In 2020, consumers found themselves with an excess of time and funds, thanks to both stay-at-home and stimulus measures introduced after the pandemic began. This simple combination led to astounding growth in freight demand, driven mainly by the flow of consumer goods. At the same time, previously established supply chains were thrown into disarray — for instance, farmers were tasked with redirecting a large portion of their produce from restaurants (which had been closed or otherwise bridled) to grocery stores. 2020 thus became a year in which logistics received its due attention.
In 2021, truckload markets saw continued growth as freight demand outstripped capacity, catapulting spot rates into the stratosphere. Carriers were spoiled for choice in rejecting contracted freight, which had been priced at rates that lagged far behind volatile market conditions, in favor of higher-paying loads in the spot market. As a result, tender rejections climbed to unheard-of levels.
In one sense, it should not be too disappointing that 2022 failed to match the historic growth of years prior, given the unusual convergence of circumstances that enabled such growth in the first place. Despite an impressive start to the year, freight volume quickly receded in March and continued to fall throughout the remaining months. This lack of overall volume, coupled with contract rates that finally met (and then surpassed) market expectations, led carriers to cling to their contracted freight.
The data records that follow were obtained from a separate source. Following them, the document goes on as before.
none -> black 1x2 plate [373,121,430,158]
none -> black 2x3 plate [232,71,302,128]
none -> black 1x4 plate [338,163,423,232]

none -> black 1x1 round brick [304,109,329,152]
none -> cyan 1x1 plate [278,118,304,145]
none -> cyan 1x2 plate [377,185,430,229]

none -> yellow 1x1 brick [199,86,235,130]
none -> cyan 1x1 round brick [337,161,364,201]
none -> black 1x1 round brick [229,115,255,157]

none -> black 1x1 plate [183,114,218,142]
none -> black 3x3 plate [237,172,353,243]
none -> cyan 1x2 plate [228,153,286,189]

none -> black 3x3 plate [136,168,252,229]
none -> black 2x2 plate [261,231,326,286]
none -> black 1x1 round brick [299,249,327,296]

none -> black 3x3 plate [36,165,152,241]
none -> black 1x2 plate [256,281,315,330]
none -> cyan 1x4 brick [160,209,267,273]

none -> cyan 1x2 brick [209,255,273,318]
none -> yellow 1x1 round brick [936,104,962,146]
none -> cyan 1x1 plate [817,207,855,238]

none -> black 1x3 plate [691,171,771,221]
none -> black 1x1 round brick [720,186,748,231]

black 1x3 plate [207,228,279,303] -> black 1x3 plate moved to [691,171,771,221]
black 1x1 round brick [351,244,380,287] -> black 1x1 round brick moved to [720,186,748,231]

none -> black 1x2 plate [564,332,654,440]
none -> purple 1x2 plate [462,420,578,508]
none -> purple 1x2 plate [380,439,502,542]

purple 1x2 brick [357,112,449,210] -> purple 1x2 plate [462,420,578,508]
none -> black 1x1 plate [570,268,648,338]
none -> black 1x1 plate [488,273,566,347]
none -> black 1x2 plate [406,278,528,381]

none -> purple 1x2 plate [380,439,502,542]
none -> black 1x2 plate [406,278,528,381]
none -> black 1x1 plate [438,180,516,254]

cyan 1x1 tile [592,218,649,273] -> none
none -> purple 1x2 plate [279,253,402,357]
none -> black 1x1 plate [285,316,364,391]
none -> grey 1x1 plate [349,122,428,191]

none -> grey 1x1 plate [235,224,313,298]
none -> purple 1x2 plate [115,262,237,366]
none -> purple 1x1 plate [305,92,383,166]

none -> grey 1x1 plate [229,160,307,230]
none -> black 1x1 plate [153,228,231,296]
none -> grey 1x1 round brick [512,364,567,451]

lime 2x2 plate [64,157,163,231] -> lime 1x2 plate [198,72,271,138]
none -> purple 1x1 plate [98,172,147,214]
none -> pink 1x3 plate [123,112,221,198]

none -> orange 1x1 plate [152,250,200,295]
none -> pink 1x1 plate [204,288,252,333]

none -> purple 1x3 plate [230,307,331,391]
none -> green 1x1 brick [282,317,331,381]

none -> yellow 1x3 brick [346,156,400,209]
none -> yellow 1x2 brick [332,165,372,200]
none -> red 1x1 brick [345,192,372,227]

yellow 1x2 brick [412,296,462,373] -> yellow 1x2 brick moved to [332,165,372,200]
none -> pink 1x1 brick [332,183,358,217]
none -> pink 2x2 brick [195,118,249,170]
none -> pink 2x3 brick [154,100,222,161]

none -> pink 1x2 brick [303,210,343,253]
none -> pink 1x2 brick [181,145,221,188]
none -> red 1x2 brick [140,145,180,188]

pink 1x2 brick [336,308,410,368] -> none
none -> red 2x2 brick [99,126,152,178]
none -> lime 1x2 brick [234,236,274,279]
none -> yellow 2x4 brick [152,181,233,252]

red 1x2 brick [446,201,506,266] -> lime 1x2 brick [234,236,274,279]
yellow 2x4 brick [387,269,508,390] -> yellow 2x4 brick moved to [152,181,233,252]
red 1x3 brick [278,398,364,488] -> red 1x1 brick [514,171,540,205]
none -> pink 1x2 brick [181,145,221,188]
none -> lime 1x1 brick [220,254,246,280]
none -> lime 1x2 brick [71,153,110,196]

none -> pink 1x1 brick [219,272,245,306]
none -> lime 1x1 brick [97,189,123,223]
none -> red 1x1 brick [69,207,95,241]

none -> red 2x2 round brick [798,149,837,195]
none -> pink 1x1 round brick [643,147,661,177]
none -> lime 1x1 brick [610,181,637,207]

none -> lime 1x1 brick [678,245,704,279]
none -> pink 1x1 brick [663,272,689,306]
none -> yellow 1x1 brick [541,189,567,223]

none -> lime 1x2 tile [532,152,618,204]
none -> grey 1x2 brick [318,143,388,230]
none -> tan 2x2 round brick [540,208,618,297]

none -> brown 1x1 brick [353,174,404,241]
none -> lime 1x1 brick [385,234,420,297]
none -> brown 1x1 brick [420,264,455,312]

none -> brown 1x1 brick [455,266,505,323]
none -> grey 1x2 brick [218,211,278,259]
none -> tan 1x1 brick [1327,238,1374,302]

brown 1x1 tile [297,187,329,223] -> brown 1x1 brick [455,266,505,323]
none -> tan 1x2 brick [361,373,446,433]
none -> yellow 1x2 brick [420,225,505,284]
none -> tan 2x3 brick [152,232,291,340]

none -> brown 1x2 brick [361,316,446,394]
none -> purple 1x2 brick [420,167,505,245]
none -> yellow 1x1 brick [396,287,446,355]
As tender rejections lowered, fewer loads fell to the spot market, driving down spot rates. Contract rates, the pricing of which had been limited to yearly bid cycles, became more nimble and reactive as shippers shortened bid cycles to quarterly or even monthly bases.
On the other hand, the trucking industry is suffering from a recession during a time in which the global economy faces its own downturn. While 2019 was the year of the trucking industry’s last recession — the business cycle for truckload markets usually lasts three or four years — it did not face additional pressure from a weakened economy. Rather, tender volumes rose in 2017 and 2018, spurring a host of new drivers to enter the marketplace. 2019’s recession was therefore less caused by a drastic reduction in freight demand and more about carriers’ oversupply of capacity.
2022 is a different story: The aforementioned growth in consumer spending on goods worsened inflationary pressures that had been developing since mid-2021. The war between Russia and Ukraine entered full-scale operations in late February, which rocked commodity markets at home and abroad. China proved to be a mercurial business partner, as its government’s “zero-COVID” policies halted its manufacturing and export activity on a frequent but erratic basis.
To make matters worse, 2022 was marked by rising fuel costs, continued congestion at the ports and the bullwhip effect. This latter influence occurs when temporary surges in retail demand — especially for durable goods such as furniture and home appliances, which are bulky and thus devour warehouses’ capacity if not moved quickly — are grossly magnified by upstream manufacturers. When consumer demand slows, as it did in 2022, retailers are burdened by a glut of costly inventory. This inventory is costly because warehousing space remains at a premium, but also because the velocity of containers moving out of their ports slowed dramatically, increasing dwell times and worsening congestion.
Congestion at the heavyweight West Coast ports, such as those of Los Angeles and Long Beach, has been mostly resolved by the time of writing. While some of this clearance was made possible by declining shipper activity, a more substantial factor was the widespread relocation to smaller ports on the East Coast, like Savannah, Georgia. Since the infrastructure at such ports is not scaled to accommodate such activity, congestion was simply transported elsewhere. Even so, the overall volume of ocean imports did decline in the third and fourth quarters of 2022.
Consumers have continued their spending patterns throughout 2022, despite the lack of stimulus measures that expired at the end of 2021. The result has been consumers taking on more debt at higher interest rates. There has been a shift in spending in recent months, shifting from goods spending that spurred freight demand in the past two years back to services spending. The higher costs of debt, increased outstanding revolving credit and slowing job openings are setting up for a rocky road for the consumer in 2023.
In light of these market conditions, we believe that spot rates will continue to decline throughout 2023 by high-single-digit to low-double-digit percentages. One source of potential upward pressure on fuel-inclusive spot rates is the price of diesel, the inventory of which is threatened by tight refinery capacities and stockpiles depleted by the cold season. Yet diesel prices are also linked to the price of crude oil, which (at the time of writing) has plummeted in response to a fear of weakened Chinese demand. But many financial institutions anticipate 2023 to bring either new highs or at least a return to the elevation seen during most of 2022.
Contract rates, meanwhile, should see more considerable declines clustered around the start-of-quarter seasons in 2023. In 2019, dry van contract rates (which exclude fuel costs) averaged $2.01 per mile. At the end of 2020, when contract rates were concluding a six-month surge, rates averaged $2.48 per mile. As of late November, contract rates are now averaging $2.62 per mile, setting themselves back to levels last seen in early September 2021. Needless to say, contract rates have quite a bit of room to fall. We predict that contract rates will decline by 13% to 17% during 2023. Q1 2023 will likely give rise to the largest of these declines as monthly, quarterly and yearly bid cycles align with one another.